Note: SAME padding is different in different frameworks. We have explained the meaning/ calculation of SAME padding in Keras and TensorFlow.

SAME padding in Keras

For SAME padding, following will be the output size:

  • Output height = (Input height) / (stride height) + 1
  • Output width = (Input width) / (stride width) + 1

As the actual formula for output size is as follows:

  • Output height = (Input height + padding height top + padding height bottom - kernel height) / (stride height) + 1
  • Output width = (Output width + padding width right + padding width left - kernel width) / (stride width) + 1

The above formula has been taken from Output size for Convolution

SAME padding (both sides) = Kernel size

If kernel size is odd, then padding value for top (in height) and left (in width) has the extra value.

In short,

  • Padding height (top) = CEILING( kernel height / 2)

  • Padding height (bottom) = FLOOR( kernel height / 2)

  • Padding width (left) = CEILING( kernel width / 2)

  • Padding width (rigth) = FLOOR( kernel width / 2)

Note that:

  • CEILING(N/2) + FLOOR(N/2) = N
  • There is no SAME padding in PyTorch.
  • SAME padding is mainly, defined in TensorFlow and Keras.
  • The meaning of SAME padding in TensorFlow is different.
  • To convert a TensorFlow model to PyTorch model, we need to handle SAME padding in TensorFlow as explicit padding in PyTorch.

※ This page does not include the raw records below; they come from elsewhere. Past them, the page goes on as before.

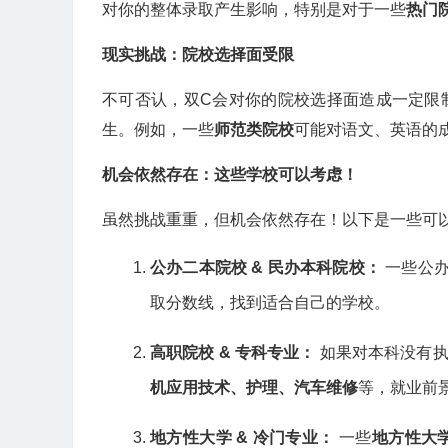
对你的整体录取产生影响，特别是对于一些
热门
现实挑战：院校选择面受限
不可否认，双C会对你的院校选择面造成一定限
生。例如，一些
师范类院校
可能对语文、英语的
机会依然存在：这些学校可以考虑！
虽然挑战重重，但机会依然存在！以下是一些可
公办二本院校 & 民办本科院校：
一些公办
取分数线，找到适合自己的学校。
高职院校 & 专科专业：
如果对本科没有执
机应用技术、护理、汽车维修
等，就业前
地方性大学 & 冷门专业：
一些
地方性大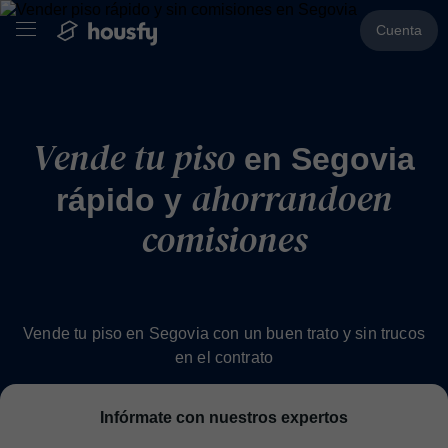
Cuenta
Vende tu piso
en Segovia
ahorrando
en
rápido y
comisiones
Vende tu piso en Segovia con un buen trato y sin trucos
en el contrato
Infórmate con nuestros expertos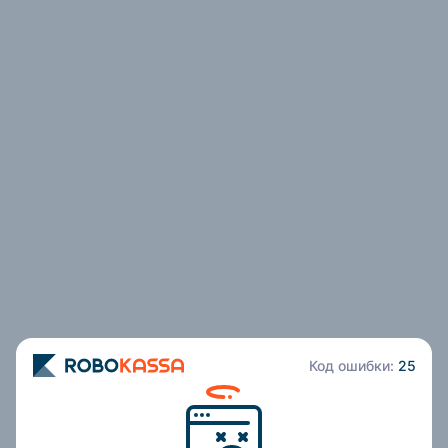
Код ошибки:
25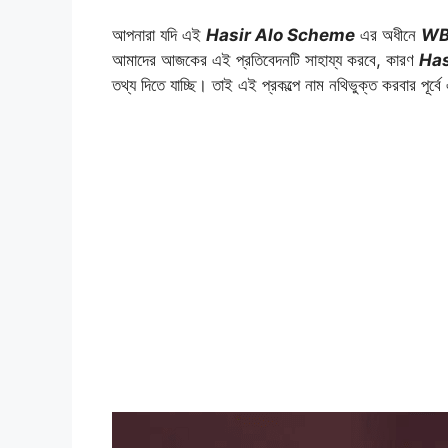
আপনারা যদি এই
Hasir Alo Scheme
এর অধীনে
WB
আমাদের আজকের এই প্রতিবেদনটি সাহায্য করবে, কারণ
Has
তথ্য দিতে যাচ্ছি। তাই এই প্রকল্পে নাম নথিভুক্ত করবার পূর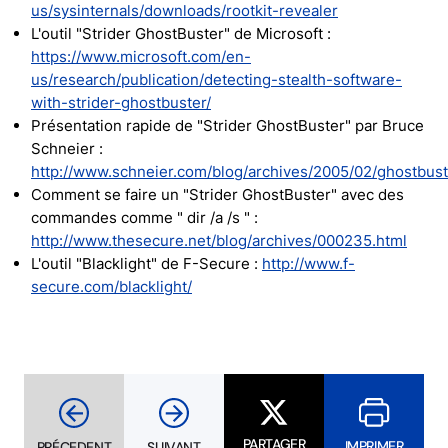
us/sysinternals/downloads/rootkit-revealer
L'outil "Strider GhostBuster" de Microsoft :
https://www.microsoft.com/en-
us/research/publication/detecting-stealth-software-
with-strider-ghostbuster/
Présentation rapide de "Strider GhostBuster" par Bruce
Schneier :
http://www.schneier.com/blog/archives/2005/02/ghostbust
Comment se faire un "Strider GhostBuster" avec des
commandes comme " dir /a /s " :
http://www.thesecure.net/blog/archives/000235.html
L'outil "Blacklight" de F-Secure :
http://www.f-
secure.com/blacklight/
PARTAGER
IMPRIMER
PRÉCEDENT
SUIVANT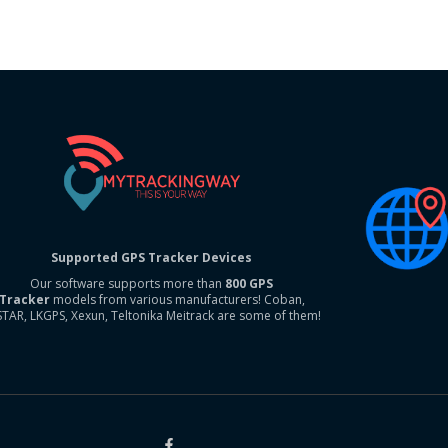
Supported GPS Tracker Devices
Our software supports more than
800 GPS
Tracker
models from various manufacturers! Coban,
STAR, LKGPS, Xexun, Teltonika Meitrack are some of them!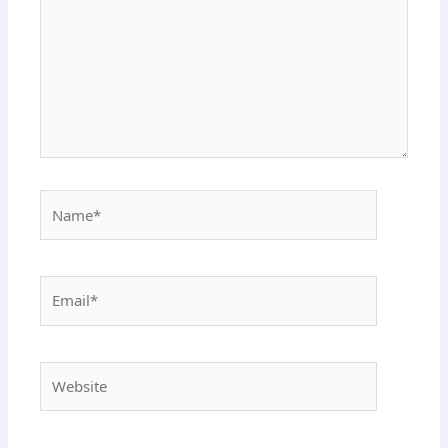
Name*
Email*
Website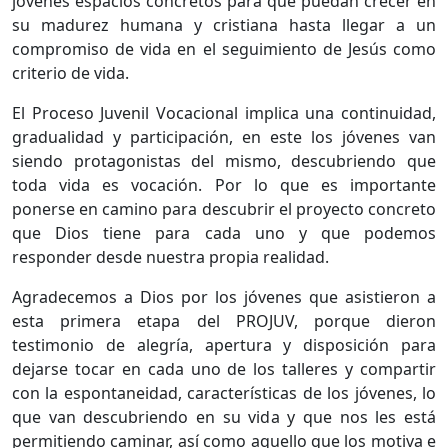
jóvenes espacios concretos para que puedan crecer en
su madurez humana y cristiana hasta llegar a un
compromiso de vida en el seguimiento de Jesús como
criterio de vida.
El Proceso Juvenil Vocacional implica una continuidad,
gradualidad y participación, en este los jóvenes van
siendo protagonistas del mismo, descubriendo que
toda vida es vocación. Por lo que es importante
ponerse en camino para descubrir el proyecto concreto
que Dios tiene para cada uno y que podemos
responder desde nuestra propia realidad.
Agradecemos a Dios por los jóvenes que asistieron a
esta primera etapa del PROJUV, porque dieron
testimonio de alegría, apertura y disposición para
dejarse tocar en cada uno de los talleres y compartir
con la espontaneidad, características de los jóvenes, lo
que van descubriendo en su vida y que nos les está
permitiendo caminar, así como aquello que los motiva e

Following illustrates the process in PyTorch:

import torch
import torch.nn.functional as F

x = torch.randn(batch size, channel, height, width)
# Calculate left_pad, right_pad, top_pad, 
# bottom_pad as SAME padding

x = F.pad(x, (left_pad, right_pad, top_pad, bottom_pad))  # [left, right, top, bot]
nn.Conv2d(batch size, output channel, (kernel height, kernel width))(x).shape

SAME padding in TensorFlow

For SAME padding, following will be the output size:

  • Output height = Input height
  • Output width = Input width

As the actual formula for output size is as follows:

  • Output height = (Input height + padding height top + padding height bottom - kernel height) / (stride height) + 1
  • Output width = (Output width + padding width right + padding width left - kernel width) / (stride width) + 1

The above formula has been taken from Output size for Convolution

SAME padding (both sides) = (stride - 1) * (input height) - stride + kernel size

If kernel size is odd, then padding value for top (in height) and left (in width) has the extra value.

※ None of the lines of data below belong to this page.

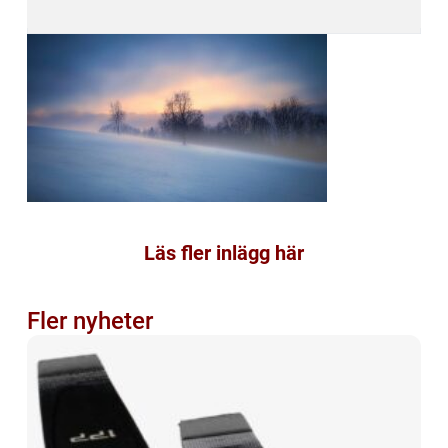
Läs fler inlägg här
Fler nyheter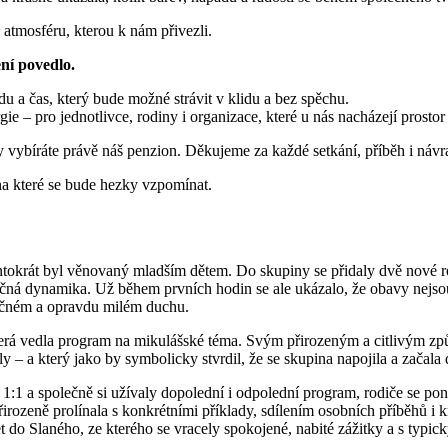
atmosféru, kterou k nám přivezli.
ení povedlo.
a čas, který bude možné strávit v klidu a bez spěchu.
 – pro jednotlivce, rodiny i organizace, které u nás nacházejí prostor pr
y vybíráte právě náš penzion. Děkujeme za každé setkání, příběh i návra
na které se bude hezky vzpomínat.
tokrát byl věnovaný mladším dětem. Do skupiny se přidaly dvě nové r
ečná dynamika. Už během prvních hodin se ale ukázalo, že obavy nejsou 
pečném a opravdu milém duchu.
erá vedla program na mikulášské téma. Svým přirozeným a citlivým způs
ily – a který jako by symbolicky stvrdil, že se skupina napojila a začal
ami 1:1 a společně si užívaly dopolední i odpolední program, rodiče se
irozeně prolínala s konkrétními příklady, sdílením osobních příběhů i k
t do Slaného, ze kterého se vracely spokojené, nabité zážitky a s typ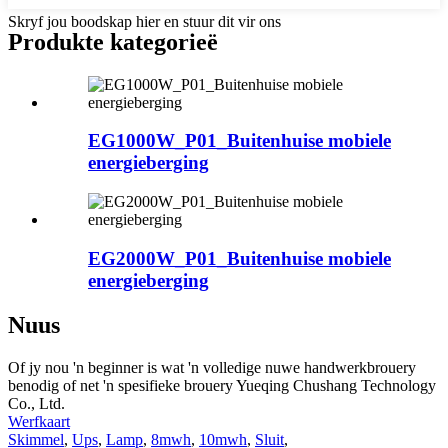
Skryf jou boodskap hier en stuur dit vir ons
Produkte kategorieë
EG1000W_P01_Buitenhuise mobiele
energieberging
EG2000W_P01_Buitenhuise mobiele
energieberging
Nuus
Of jy nou 'n beginner is wat 'n volledige nuwe handwerkbrouery
benodig of net 'n spesifieke brouery Yueqing Chushang Technology
Co., Ltd.
Werfkaart
Skimmel
,
Ups
,
Lamp
,
8mwh
,
10mwh
,
Sluit
,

Hence, note the difference of SAME padding in Keras and in TensorFlow.

Hence, the definition of SAME padding is different across different frameworks like TensorFlow, Keras and Theano.

VALID padding

For VALID padding, following will be the output size:

  • Output height = (Input height - kernel height) / (stride height) + 1
  • Output width = (Output width - kernel width) / (stride width) + 1

As the actual formula for output size is as follows:

  • Output height = (Input height + padding height top + padding height bottom - kernel height) / (stride height) + 1
  • Output width = (Output width + padding width right + padding width left - kernel width) / (stride width) + 1

The above formula has been taken from Output size for Convolution

VALID padding (both sides) = 0

Padding in TensorFlow

tf.nn.conv2d(
    input, filters, strides, padding, data_format='NHWC', dilations=None,
    name=None
)

padding attributes take 3 different values:

  • VALID
  • SAME
  • EXPLICIT

In VALID padding of TensorFlow, TF sets the pad values as 0 and does not perform any padding.

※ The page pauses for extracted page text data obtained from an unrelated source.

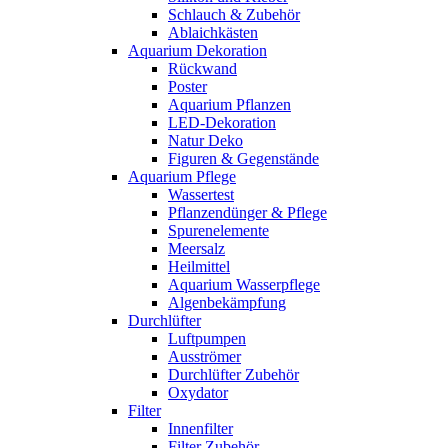
Schlauch & Zubehör
Ablaichkästen
Aquarium Dekoration
Rückwand
Poster
Aquarium Pflanzen
LED-Dekoration
Natur Deko
Figuren & Gegenstände
Aquarium Pflege
Wassertest
Pflanzendünger & Pflege
Spurenelemente
Meersalz
Heilmittel
Aquarium Wasserpflege
Algenbekämpfung
Durchlüfter
Luftpumpen
Ausströmer
Durchlüfter Zubehör
Oxydator
Filter
Innenfilter
Filter Zubehör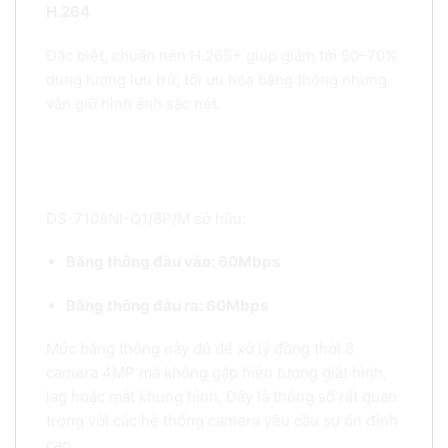
H.264
Đặc biệt, chuẩn nén H.265+ giúp giảm tới 50–70%
dung lượng lưu trữ, tối ưu hóa băng thông nhưng
vẫn giữ hình ảnh sắc nét.
4. Băng thông mạnh mẽ – Đảm bảo hệ thống hoạt
động mượt
DS-7108NI-Q1/8P/M sở hữu:
Băng thông đầu vào: 60Mbps
Băng thông đầu ra: 60Mbps
Mức băng thông này đủ để xử lý đồng thời 8
camera 4MP mà không gặp hiện tượng giật hình,
lag hoặc mất khung hình. Đây là thông số rất quan
trọng với các hệ thống camera yêu cầu sự ổn định
cao.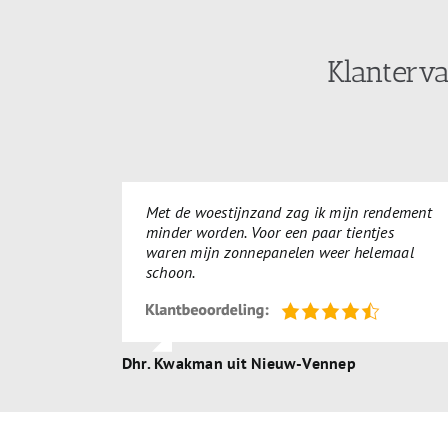
Klanterv
Met de woestijnzand zag ik mijn rendement
minder worden. Voor een paar tientjes
waren mijn zonnepanelen weer helemaal
schoon.
Dhr. Kwakman uit Nieuw-Vennep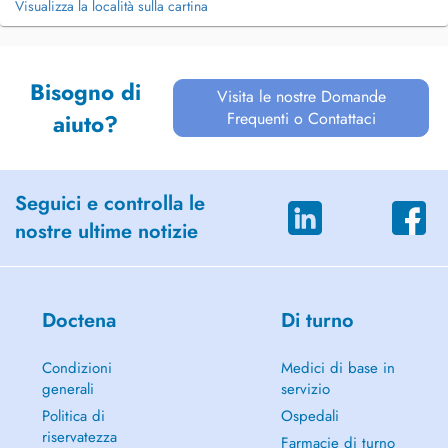
Visualizza la località sulla cartina
Bisogno di
Visita le nostre Domande
Frequenti o Contattaci
aiuto?
Seguici e controlla le
nostre ultime notizie
Doctena
Di turno
Condizioni
Medici di base in
generali
servizio
Politica di
Ospedali
riservatezza
Farmacie di turno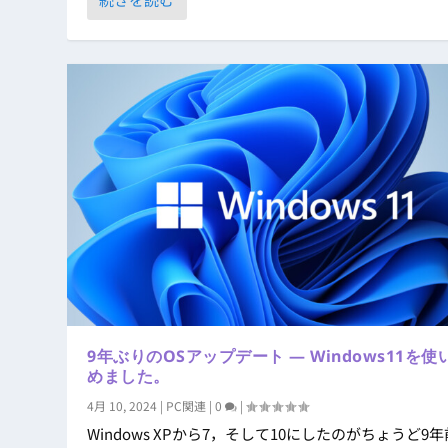
9年ぶりのOSアップデート ― Windows11を使
めました。
4月 10, 2024
|
PC関連
|
0
|
Windows XPから7，そして10にしたのがちょうど9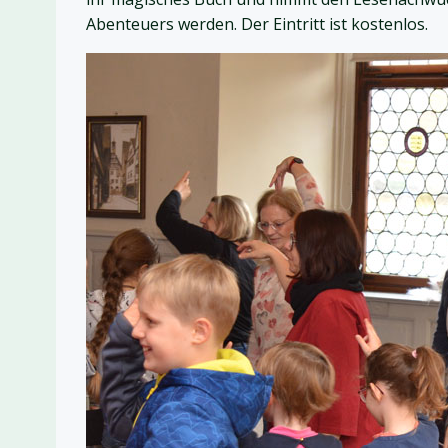
Abenteuers werden. Der Eintritt ist kostenlos.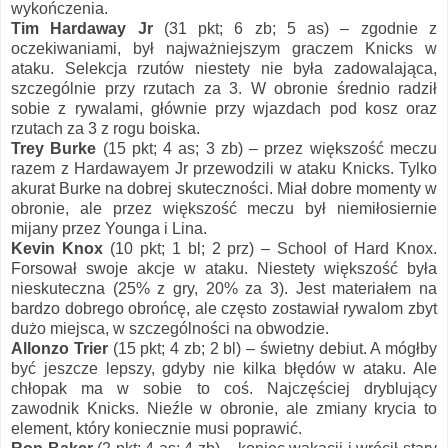
wykończenia.
Tim Hardaway Jr
(31 pkt; 6 zb; 5 as) – zgodnie z
oczekiwaniami, był najważniejszym graczem Knicks w
ataku. Selekcja rzutów niestety nie była zadowalająca,
szczególnie przy rzutach za 3. W obronie średnio radził
sobie z rywalami, głównie przy wjazdach pod kosz oraz
rzutach za 3 z rogu boiska.
Trey Burke
(15 pkt; 4 as; 3 zb) – przez większość meczu
razem z Hardawayem Jr przewodzili w ataku Knicks. Tylko
akurat Burke na dobrej skuteczności. Miał dobre momenty w
obronie, ale przez większość meczu był niemiłosiernie
mijany przez Younga i Lina.
Kevin Knox
(10 pkt; 1 bl; 2 prz) – School of Hard Knox.
Forsował swoje akcje w ataku. Niestety większość była
nieskuteczna (25% z gry, 20% za 3). Jest materiałem na
bardzo dobrego obrońcę, ale często zostawiał rywalom zbyt
dużo miejsca, w szczególności na obwodzie.
Allonzo Trier
(15 pkt; 4 zb; 2 bl) – świetny debiut. A mógłby
być jeszcze lepszy, gdyby nie kilka błędów w ataku. Ale
chłopak ma w sobie to coś. Najczęściej dryblujący
zawodnik Knicks. Nieźle w obronie, ale zmiany krycia to
element, który koniecznie musi poprawić.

In SAME padding of TensorFlow, the exact pad values are calculated based on the formula we presented.

When EXPLICIT pad is used in TensorFlow, then we need to specify the extra value of the four pad values and the op (Conv for example) will use this value directly.

The pad values are passed as follows:

[[0, 0], [pad_top,pad_bottom], [pad_left, pad_right], [0, 0]].